SoundHound (SOUN) is down ~63% since October and now has a market cap near $3B (previously approaching $10B), with the company citing a $140B total end market (other estimates ~ $50B by 2034). Rivian (RIVN) is framed as both an industrial/EV and an emerging AI play, expects R2 SUV deliveries next month and trades at ~3x sales versus Tesla's ~15x. Nvidia has been flat over the past seven months and is >10% below its October highs, reflecting a broader AI-stock correction. The article recommends SoundHound and Rivian as cheaper, high-risk/high-reward AI exposure for patient growth investors.

Analysis

Winners extend beyond the headline tickers: OEMs that treat voice/assistant IP as a bought-in, licensed module (Tier-1 suppliers, infotainment software vendors) become natural acquirers or distribution partners for SoundHound-like assets, while automakers that internalize compute (chip design + data pipelines) flip margin capture away from datacenter chip vendors and toward vertically-integrated manufacturers.

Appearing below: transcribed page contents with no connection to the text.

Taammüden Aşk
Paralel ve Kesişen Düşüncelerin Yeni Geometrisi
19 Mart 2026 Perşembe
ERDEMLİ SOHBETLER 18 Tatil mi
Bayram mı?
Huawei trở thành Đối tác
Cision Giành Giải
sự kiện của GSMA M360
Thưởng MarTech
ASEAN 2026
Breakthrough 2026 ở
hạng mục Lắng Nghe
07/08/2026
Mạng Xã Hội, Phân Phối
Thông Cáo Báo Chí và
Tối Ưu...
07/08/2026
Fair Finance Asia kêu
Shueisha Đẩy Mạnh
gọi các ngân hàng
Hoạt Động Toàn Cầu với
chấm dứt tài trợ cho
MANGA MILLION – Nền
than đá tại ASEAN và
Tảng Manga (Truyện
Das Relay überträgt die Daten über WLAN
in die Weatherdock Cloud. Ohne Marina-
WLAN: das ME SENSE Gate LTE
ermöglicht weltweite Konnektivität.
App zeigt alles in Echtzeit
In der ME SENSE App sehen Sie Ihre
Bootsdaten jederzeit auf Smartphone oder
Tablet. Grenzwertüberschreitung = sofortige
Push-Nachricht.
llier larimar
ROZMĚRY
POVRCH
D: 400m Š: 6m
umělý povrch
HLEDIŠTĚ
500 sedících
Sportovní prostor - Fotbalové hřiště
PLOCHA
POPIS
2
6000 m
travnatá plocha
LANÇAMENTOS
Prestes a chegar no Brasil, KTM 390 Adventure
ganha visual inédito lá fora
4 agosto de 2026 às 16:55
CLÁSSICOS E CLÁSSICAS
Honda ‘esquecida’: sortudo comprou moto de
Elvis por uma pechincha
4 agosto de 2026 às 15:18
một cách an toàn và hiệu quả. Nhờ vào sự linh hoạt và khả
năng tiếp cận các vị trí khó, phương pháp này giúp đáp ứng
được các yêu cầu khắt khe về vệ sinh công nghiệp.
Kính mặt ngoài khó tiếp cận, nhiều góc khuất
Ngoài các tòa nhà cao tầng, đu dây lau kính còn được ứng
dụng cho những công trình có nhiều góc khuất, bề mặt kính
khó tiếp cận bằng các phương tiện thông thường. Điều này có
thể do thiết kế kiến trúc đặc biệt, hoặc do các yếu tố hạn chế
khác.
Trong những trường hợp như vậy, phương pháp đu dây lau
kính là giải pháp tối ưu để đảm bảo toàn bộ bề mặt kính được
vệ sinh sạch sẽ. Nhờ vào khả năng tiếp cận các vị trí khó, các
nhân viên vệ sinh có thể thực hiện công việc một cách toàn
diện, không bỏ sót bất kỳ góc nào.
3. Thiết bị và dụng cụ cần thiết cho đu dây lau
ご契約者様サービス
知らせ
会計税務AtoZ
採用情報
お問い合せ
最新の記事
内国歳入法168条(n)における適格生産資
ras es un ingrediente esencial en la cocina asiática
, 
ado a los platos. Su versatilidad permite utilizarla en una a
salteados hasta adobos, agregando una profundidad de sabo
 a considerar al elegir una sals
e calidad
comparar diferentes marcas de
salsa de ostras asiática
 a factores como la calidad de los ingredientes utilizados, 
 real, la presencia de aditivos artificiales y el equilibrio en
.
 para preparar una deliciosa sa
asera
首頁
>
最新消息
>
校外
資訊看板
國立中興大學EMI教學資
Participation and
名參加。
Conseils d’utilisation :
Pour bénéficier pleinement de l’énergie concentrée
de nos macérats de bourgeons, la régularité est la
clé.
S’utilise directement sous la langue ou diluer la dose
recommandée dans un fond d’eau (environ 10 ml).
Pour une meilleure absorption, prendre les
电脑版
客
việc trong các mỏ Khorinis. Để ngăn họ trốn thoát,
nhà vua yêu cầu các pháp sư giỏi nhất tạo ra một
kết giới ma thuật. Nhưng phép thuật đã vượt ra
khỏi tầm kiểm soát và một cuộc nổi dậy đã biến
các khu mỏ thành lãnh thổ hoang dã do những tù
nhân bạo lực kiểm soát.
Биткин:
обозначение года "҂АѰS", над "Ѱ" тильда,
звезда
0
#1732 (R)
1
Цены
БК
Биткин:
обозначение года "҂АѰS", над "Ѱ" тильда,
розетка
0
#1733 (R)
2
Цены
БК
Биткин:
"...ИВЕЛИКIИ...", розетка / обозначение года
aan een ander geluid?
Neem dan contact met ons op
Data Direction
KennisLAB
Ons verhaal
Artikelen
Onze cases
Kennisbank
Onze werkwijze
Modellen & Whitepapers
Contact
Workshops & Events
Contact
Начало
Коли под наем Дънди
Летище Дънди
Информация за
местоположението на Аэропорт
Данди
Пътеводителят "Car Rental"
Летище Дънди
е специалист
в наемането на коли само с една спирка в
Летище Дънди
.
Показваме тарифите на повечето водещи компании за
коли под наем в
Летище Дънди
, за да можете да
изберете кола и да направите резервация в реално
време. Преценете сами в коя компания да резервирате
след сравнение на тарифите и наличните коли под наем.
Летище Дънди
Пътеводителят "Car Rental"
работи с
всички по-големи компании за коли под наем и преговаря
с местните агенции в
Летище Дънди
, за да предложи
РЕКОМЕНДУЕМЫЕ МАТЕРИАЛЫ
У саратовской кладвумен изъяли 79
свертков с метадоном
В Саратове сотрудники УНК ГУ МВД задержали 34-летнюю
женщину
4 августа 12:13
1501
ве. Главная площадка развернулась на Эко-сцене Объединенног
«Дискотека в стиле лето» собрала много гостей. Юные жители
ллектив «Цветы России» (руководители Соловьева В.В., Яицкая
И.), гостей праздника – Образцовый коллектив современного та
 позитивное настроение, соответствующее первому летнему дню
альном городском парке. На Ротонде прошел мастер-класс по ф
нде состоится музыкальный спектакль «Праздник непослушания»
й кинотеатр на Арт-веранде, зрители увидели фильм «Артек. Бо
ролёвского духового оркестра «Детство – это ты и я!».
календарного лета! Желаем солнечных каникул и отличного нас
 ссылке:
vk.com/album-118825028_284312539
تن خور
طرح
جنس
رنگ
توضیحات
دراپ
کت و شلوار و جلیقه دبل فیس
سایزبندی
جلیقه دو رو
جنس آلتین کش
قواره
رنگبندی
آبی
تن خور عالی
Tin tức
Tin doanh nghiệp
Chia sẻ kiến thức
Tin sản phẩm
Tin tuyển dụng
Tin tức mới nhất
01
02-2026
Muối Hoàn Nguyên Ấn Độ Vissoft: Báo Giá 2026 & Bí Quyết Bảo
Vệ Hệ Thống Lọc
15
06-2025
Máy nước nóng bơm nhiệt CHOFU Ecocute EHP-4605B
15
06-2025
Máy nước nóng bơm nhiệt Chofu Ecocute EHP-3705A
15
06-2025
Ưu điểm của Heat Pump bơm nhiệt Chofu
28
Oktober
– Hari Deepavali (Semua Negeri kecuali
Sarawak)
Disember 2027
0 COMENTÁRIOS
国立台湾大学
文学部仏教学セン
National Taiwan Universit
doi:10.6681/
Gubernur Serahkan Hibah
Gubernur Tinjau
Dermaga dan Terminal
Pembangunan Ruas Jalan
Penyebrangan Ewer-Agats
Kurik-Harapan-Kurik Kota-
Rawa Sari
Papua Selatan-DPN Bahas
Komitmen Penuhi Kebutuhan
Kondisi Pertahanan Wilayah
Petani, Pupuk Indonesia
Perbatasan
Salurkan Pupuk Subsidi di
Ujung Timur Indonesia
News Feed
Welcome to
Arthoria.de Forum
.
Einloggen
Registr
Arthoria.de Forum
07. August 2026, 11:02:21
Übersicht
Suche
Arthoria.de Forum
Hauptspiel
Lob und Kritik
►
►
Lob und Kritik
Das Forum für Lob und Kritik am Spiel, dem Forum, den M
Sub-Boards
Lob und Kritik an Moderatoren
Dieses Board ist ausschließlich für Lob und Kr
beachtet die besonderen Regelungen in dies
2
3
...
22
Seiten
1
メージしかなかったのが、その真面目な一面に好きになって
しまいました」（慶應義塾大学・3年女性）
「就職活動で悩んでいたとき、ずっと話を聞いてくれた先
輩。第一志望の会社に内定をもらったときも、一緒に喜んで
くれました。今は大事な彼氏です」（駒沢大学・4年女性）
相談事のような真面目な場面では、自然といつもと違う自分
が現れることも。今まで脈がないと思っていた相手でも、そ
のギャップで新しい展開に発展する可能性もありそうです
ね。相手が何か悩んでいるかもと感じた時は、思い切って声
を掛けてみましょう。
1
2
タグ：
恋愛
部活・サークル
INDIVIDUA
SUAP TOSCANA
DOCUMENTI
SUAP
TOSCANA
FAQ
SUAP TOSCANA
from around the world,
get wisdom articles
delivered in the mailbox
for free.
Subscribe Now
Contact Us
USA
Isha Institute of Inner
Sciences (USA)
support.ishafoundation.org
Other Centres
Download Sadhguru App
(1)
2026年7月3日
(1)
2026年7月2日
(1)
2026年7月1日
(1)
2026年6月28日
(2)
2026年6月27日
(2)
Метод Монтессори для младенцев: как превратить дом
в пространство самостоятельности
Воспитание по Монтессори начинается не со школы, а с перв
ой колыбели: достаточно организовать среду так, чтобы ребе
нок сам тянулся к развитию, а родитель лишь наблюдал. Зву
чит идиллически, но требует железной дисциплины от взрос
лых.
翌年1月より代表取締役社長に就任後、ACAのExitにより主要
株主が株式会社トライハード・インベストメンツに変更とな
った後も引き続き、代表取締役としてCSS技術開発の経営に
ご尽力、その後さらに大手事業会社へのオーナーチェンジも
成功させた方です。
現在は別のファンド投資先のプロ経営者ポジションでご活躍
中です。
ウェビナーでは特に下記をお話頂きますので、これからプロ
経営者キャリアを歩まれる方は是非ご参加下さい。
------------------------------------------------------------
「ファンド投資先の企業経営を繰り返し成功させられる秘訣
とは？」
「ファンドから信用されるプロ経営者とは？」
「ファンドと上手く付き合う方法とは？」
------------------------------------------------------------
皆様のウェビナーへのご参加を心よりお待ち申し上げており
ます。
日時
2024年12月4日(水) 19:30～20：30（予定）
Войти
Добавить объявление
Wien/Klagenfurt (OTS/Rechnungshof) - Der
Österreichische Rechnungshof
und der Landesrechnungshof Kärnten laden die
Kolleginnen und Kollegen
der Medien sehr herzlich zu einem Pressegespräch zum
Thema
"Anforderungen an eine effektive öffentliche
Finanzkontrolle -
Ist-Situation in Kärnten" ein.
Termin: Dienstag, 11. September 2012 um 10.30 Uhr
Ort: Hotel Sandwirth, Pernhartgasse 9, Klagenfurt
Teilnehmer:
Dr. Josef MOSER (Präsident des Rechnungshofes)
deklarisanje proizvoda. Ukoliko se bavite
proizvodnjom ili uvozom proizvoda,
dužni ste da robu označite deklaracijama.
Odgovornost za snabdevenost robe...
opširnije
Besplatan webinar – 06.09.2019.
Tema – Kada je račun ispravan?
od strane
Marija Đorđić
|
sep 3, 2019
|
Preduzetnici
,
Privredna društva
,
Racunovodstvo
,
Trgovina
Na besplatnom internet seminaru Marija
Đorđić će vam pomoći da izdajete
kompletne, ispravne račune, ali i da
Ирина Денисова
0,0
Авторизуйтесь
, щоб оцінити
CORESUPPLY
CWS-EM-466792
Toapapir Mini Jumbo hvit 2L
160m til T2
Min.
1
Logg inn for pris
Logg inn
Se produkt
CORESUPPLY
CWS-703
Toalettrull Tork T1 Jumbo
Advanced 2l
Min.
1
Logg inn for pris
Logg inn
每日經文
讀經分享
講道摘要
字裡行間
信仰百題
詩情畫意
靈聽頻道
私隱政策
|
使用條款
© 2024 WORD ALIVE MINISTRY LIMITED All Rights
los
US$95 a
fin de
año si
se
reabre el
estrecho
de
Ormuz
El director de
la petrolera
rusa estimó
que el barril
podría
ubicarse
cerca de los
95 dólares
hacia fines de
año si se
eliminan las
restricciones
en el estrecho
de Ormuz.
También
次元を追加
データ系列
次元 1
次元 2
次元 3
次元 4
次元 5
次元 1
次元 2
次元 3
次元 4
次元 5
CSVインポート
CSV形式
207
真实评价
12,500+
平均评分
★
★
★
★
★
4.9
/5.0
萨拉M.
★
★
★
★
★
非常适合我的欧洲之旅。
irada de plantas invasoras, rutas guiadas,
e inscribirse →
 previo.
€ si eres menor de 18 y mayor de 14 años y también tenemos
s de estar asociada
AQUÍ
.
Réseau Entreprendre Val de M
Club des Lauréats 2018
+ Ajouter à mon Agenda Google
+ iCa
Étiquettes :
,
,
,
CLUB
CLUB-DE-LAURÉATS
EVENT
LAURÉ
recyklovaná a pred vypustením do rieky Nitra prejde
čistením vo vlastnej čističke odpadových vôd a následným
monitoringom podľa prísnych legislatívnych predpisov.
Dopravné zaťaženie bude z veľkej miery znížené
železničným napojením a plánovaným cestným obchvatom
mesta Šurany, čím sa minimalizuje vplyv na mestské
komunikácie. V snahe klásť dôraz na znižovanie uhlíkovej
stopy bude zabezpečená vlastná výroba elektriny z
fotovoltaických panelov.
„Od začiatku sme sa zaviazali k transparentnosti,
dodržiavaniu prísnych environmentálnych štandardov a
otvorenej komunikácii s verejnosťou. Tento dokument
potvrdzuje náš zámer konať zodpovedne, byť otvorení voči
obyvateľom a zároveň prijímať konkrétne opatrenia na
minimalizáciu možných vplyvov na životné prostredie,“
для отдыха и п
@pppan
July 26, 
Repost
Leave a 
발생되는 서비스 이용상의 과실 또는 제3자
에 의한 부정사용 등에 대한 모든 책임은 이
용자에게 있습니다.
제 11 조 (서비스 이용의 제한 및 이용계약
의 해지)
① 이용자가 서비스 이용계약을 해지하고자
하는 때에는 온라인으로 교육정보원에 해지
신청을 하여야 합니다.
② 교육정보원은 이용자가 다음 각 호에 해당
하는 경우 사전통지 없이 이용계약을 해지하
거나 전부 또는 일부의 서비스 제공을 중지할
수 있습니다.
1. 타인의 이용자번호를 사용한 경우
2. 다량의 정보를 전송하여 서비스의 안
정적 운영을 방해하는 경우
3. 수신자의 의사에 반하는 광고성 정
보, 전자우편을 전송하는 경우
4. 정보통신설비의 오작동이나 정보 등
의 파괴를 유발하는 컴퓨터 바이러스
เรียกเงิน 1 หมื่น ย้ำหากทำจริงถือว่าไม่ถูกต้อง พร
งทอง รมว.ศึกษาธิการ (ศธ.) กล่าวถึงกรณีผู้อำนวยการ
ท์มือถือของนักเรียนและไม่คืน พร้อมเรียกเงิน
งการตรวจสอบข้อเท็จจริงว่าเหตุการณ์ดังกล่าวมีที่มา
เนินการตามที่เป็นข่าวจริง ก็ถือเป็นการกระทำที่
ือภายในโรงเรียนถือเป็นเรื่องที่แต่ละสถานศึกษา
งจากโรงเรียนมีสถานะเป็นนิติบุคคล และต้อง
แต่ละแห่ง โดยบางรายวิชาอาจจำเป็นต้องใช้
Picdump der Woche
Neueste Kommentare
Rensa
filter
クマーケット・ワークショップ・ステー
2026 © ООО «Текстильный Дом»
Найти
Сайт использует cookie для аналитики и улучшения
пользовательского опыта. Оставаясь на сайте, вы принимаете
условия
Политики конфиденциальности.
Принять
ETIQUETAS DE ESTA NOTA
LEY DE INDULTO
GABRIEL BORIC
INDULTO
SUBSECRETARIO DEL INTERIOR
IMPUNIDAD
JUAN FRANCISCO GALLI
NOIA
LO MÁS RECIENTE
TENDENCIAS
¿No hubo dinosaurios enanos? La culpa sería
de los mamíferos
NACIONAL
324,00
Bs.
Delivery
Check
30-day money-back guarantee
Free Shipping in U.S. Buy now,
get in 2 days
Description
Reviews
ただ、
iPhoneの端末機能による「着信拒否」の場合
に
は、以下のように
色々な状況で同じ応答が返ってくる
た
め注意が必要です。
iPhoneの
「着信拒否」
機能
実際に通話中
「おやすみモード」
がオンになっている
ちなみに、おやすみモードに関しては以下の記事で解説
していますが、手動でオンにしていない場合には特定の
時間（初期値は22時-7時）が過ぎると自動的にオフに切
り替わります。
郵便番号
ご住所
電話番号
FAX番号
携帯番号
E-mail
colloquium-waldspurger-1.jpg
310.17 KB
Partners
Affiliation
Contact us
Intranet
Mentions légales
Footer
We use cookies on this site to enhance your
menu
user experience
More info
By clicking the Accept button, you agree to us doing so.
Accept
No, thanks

That bifurcation amplifies second-order winners — cloud/telecom partners that provide low-latency inference at the edge — and hurts mid-tier silicon suppliers whose TAM assumptions depend on a long runway of third-party automotive designs. Time horizons and tail risks differ materially. Expect binary moves on SoundHound within 12–24 months driven by licensing wins or M&A interest; absent a deal, monetization risk and model-cost creep can compress multiples fast. For Rivian, product-execution and capital-cycle risk is dominating 6–18 month paths: successful R2 volume ramp and fleet/robotaxi partnerships would re-rate revenue multiples, whereas chip-build delays or larger-than-expected cash burn create downside into a year. Market structure creates actionable windows: implied volatility compression in dominant AI chip names offers a cheap hedge-cost environment to express directional bets in smaller AI/auto names, and the meaningful premium on small-cap AI equities makes option-based asymmetric bets preferable to outright equity. Also note an underpriced governance/financing tail for small AI names — even modest dilution assumptions (5–15% equity raises) materially lower per-share outcomes for comps with thin free cash flow. Contrarian read: the “cheap AI” label is mixing two distinct value drivers — IP/licensing optionality (highly binary, short-to-medium term) versus manufacturing-led AI moat (multi-year, heavy capex). The market is under-discounting the likelihood that large OEMs/cloud players will consolidate voice/IP assets quickly, which would reprice winners faster than a slow organic monetization path anticipates.